(Saved data entries)
──────────────────────────────
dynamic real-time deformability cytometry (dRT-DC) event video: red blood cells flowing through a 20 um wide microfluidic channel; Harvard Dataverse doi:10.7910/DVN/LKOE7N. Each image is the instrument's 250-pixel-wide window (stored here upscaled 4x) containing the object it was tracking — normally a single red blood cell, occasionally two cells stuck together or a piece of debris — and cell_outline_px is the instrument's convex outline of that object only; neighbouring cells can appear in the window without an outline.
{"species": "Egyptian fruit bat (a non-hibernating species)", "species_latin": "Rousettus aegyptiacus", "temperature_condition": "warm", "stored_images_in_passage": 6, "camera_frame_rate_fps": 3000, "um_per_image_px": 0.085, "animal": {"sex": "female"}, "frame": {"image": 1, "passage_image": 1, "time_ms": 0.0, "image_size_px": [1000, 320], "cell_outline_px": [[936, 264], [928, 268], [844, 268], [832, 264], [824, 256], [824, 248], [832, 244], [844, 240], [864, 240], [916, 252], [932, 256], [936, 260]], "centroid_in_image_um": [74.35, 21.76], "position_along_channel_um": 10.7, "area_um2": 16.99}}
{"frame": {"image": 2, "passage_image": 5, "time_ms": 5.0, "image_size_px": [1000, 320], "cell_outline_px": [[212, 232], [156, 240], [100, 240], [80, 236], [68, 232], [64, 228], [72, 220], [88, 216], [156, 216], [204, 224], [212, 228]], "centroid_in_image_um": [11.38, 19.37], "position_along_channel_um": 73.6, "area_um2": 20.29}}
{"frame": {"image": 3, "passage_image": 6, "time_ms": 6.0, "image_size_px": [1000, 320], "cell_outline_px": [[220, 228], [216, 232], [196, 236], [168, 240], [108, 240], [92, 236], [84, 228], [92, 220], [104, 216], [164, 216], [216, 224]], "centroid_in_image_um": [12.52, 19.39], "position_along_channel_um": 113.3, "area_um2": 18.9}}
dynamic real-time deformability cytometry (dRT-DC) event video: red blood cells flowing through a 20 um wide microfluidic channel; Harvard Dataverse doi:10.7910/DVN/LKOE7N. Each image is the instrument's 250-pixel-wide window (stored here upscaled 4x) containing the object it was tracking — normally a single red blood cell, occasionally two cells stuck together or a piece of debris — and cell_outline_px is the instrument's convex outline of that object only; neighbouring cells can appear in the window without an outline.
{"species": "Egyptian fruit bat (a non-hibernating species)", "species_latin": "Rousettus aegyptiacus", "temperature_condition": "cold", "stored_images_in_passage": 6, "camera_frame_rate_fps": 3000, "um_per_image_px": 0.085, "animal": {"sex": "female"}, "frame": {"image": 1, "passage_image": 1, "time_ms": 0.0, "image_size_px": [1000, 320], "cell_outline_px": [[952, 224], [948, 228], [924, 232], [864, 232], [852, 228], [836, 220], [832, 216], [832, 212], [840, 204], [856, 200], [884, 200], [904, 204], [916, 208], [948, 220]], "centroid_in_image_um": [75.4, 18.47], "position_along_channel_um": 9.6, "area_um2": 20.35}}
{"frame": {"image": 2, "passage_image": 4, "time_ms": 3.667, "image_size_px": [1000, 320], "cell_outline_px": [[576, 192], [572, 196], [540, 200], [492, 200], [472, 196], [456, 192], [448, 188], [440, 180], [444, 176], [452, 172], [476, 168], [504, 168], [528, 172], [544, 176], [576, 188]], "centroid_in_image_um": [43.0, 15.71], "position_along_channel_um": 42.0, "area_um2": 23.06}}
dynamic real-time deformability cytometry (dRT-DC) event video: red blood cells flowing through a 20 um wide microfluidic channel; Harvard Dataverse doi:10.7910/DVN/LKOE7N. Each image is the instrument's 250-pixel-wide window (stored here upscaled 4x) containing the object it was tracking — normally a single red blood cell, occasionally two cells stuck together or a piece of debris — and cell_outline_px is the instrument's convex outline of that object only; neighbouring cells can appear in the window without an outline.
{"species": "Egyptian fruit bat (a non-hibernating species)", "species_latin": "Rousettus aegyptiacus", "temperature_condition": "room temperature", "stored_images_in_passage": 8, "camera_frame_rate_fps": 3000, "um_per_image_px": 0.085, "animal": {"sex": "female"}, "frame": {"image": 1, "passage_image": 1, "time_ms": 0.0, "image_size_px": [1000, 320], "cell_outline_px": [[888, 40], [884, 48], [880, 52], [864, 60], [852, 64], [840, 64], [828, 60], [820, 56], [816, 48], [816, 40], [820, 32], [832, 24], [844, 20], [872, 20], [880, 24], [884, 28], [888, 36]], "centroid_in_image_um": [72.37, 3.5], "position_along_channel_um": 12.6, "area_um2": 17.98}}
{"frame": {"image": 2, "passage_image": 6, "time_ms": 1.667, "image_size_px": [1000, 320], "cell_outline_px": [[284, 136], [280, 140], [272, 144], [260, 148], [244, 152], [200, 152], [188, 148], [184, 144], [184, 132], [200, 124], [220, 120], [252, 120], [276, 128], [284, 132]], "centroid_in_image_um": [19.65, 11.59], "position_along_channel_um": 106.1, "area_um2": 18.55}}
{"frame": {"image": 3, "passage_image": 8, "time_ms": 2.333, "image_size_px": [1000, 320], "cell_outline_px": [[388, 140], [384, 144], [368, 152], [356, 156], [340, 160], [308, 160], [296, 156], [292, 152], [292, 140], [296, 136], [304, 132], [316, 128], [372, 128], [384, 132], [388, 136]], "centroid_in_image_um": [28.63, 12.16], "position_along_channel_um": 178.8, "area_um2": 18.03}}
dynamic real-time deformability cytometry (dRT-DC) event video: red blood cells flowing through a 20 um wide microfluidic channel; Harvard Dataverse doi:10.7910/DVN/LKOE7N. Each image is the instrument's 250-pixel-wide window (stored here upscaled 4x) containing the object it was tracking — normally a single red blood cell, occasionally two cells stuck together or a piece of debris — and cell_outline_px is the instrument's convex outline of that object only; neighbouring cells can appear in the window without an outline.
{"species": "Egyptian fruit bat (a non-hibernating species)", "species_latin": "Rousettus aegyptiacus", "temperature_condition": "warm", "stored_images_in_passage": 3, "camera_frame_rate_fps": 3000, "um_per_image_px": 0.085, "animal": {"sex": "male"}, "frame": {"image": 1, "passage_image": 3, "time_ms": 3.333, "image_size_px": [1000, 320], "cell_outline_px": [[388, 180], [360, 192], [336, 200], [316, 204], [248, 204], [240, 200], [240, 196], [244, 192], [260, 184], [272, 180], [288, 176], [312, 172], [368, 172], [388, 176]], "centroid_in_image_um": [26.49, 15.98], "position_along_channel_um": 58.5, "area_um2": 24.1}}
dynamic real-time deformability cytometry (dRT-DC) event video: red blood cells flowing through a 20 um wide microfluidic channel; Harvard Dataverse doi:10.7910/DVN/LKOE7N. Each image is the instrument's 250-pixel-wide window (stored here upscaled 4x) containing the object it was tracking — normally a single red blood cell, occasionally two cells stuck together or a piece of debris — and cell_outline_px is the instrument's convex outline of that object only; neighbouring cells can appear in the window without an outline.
──────────────────────────────
**Goal**: Every entry above needs to be quoted exactly.

**Reply**:
dynamic real-time deformability cytometry (dRT-DC) event video: red blood cells flowing through a 20 um wide microfluidic channel; Harvard Dataverse doi:10.7910/DVN/LKOE7N. Each image is the instrument's 250-pixel-wide window (stored here upscaled 4x) containing the object it was tracking — normally a single red blood cell, occasionally two cells stuck together or a piece of debris — and cell_outline_px is the instrument's convex outline of that object only; neighbouring cells can appear in the window without an outline.
{"species": "Egyptian fruit bat (a non-hibernating species)", "species_latin": "Rousettus aegyptiacus", "temperature_condition": "warm", "stored_images_in_passage": 6, "camera_frame_rate_fps": 3000, "um_per_image_px": 0.085, "animal": {"sex": "female"}, "frame": {"image": 1, "passage_image": 1, "time_ms": 0.0, "image_size_px": [1000, 320], "cell_outline_px": [[936, 264], [928, 268], [844, 268], [832, 264], [824, 256], [824, 248], [832, 244], [844, 240], [864, 240], [916, 252], [932, 256], [936, 260]], "centroid_in_image_um": [74.35, 21.76], "position_along_channel_um": 10.7, "area_um2": 16.99}}
{"frame": {"image": 2, "passage_image": 5, "time_ms": 5.0, "image_size_px": [1000, 320], "cell_outline_px": [[212, 232], [156, 240], [100, 240], [80, 236], [68, 232], [64, 228], [72, 220], [88, 216], [156, 216], [204, 224], [212, 228]], "centroid_in_image_um": [11.38, 19.37], "position_along_channel_um": 73.6, "area_um2": 20.29}}
{"frame": {"image": 3, "passage_image": 6, "time_ms": 6.0, "image_size_px": [1000, 320], "cell_outline_px": [[220, 228], [216, 232], [196, 236], [168, 240], [108, 240], [92, 236], [84, 228], [92, 220], [104, 216], [164, 216], [216, 224]], "centroid_in_image_um": [12.52, 19.39], "position_along_channel_um": 113.3, "area_um2": 18.9}}
dynamic real-time deformability cytometry (dRT-DC) event video: red blood cells flowing through a 20 um wide microfluidic channel; Harvard Dataverse doi:10.7910/DVN/LKOE7N. Each image is the instrument's 250-pixel-wide window (stored here upscaled 4x) containing the object it was tracking — normally a single red blood cell, occasionally two cells stuck together or a piece of debris — and cell_outline_px is the instrument's convex outline of that object only; neighbouring cells can appear in the window without an outline.
{"species": "Egyptian fruit bat (a non-hibernating species)", "species_latin": "Rousettus aegyptiacus", "temperature_condition": "cold", "stored_images_in_passage": 6, "camera_frame_rate_fps": 3000, "um_per_image_px": 0.085, "animal": {"sex": "female"}, "frame": {"image": 1, "passage_image": 1, "time_ms": 0.0, "image_size_px": [1000, 320], "cell_outline_px": [[952, 224], [948, 228], [924, 232], [864, 232], [852, 228], [836, 220], [832, 216], [832, 212], [840, 204], [856, 200], [884, 200], [904, 204], [916, 208], [948, 220]], "centroid_in_image_um": [75.4, 18.47], "position_along_channel_um": 9.6, "area_um2": 20.35}}
{"frame": {"image": 2, "passage_image": 4, "time_ms": 3.667, "image_size_px": [1000, 320], "cell_outline_px": [[576, 192], [572, 196], [540, 200], [492, 200], [472, 196], [456, 192], [448, 188], [440, 180], [444, 176], [452, 172], [476, 168], [504, 168], [528, 172], [544, 176], [576, 188]], "centroid_in_image_um": [43.0, 15.71], "position_along_channel_um": 42.0, "area_um2": 23.06}}
dynamic real-time deformability cytometry (dRT-DC) event video: red blood cells flowing through a 20 um wide microfluidic channel; Harvard Dataverse doi:10.7910/DVN/LKOE7N. Each image is the instrument's 250-pixel-wide window (stored here upscaled 4x) containing the object it was tracking — normally a single red blood cell, occasionally two cells stuck together or a piece of debris — and cell_outline_px is the instrument's convex outline of that object only; neighbouring cells can appear in the window without an outline.
{"species": "Egyptian fruit bat (a non-hibernating species)", "species_latin": "Rousettus aegyptiacus", "temperature_condition": "room temperature", "stored_images_in_passage": 8, "camera_frame_rate_fps": 3000, "um_per_image_px": 0.085, "animal": {"sex": "female"}, "frame": {"image": 1, "passage_image": 1, "time_ms": 0.0, "image_size_px": [1000, 320], "cell_outline_px": [[888, 40], [884, 48], [880, 52], [864, 60], [852, 64], [840, 64], [828, 60], [820, 56], [816, 48], [816, 40], [820, 32], [832, 24], [844, 20], [872, 20], [880, 24], [884, 28], [888, 36]], "centroid_in_image_um": [72.37, 3.5], "position_along_channel_um": 12.6, "area_um2": 17.98}}
{"frame": {"image": 2, "passage_image": 6, "time_ms": 1.667, "image_size_px": [1000, 320], "cell_outline_px": [[284, 136], [280, 140], [272, 144], [260, 148], [244, 152], [200, 152], [188, 148], [184, 144], [184, 132], [200, 124], [220, 120], [252, 120], [276, 128], [284, 132]], "centroid_in_image_um": [19.65, 11.59], "position_along_channel_um": 106.1, "area_um2": 18.55}}
{"frame": {"image": 3, "passage_image": 8, "time_ms": 2.333, "image_size_px": [1000, 320], "cell_outline_px": [[388, 140], [384, 144], [368, 152], [356, 156], [340, 160], [308, 160], [296, 156], [292, 152], [292, 140], [296, 136], [304, 132], [316, 128], [372, 128], [384, 132], [388, 136]], "centroid_in_image_um": [28.63, 12.16], "position_along_channel_um": 178.8, "area_um2": 18.03}}
dynamic real-time deformability cytometry (dRT-DC) event video: red blood cells flowing through a 20 um wide microfluidic channel; Harvard Dataverse doi:10.7910/DVN/LKOE7N. Each image is the instrument's 250-pixel-wide window (stored here upscaled 4x) containing the object it was tracking — normally a single red blood cell, occasionally two cells stuck together or a piece of debris — and cell_outline_px is the instrument's convex outline of that object only; neighbouring cells can appear in the window without an outline.
{"species": "Egyptian fruit bat (a non-hibernating species)", "species_latin": "Rousettus aegyptiacus", "temperature_condition": "warm", "stored_images_in_passage": 3, "camera_frame_rate_fps": 3000, "um_per_image_px": 0.085, "animal": {"sex": "male"}, "frame": {"image": 1, "passage_image": 3, "time_ms": 3.333, "image_size_px": [1000, 320], "cell_outline_px": [[388, 180], [360, 192], [336, 200], [316, 204], [248, 204], [240, 200], [240, 196], [244, 192], [260, 184], [272, 180], [288, 176], [312, 172], [368, 172], [388, 176]], "centroid_in_image_um": [26.49, 15.98], "position_along_channel_um": 58.5, "area_um2": 24.1}}
dynamic real-time deformability cytometry (dRT-DC) event video: red blood cells flowing through a 20 um wide microfluidic channel; Harvard Dataverse doi:10.7910/DVN/LKOE7N. Each image is the instrument's 250-pixel-wide window (stored here upscaled 4x) containing the object it was tracking — normally a single red blood cell, occasionally two cells stuck together or a piece of debris — and cell_outline_px is the instrument's convex outline of that object only; neighbouring cells can appear in the window without an outline.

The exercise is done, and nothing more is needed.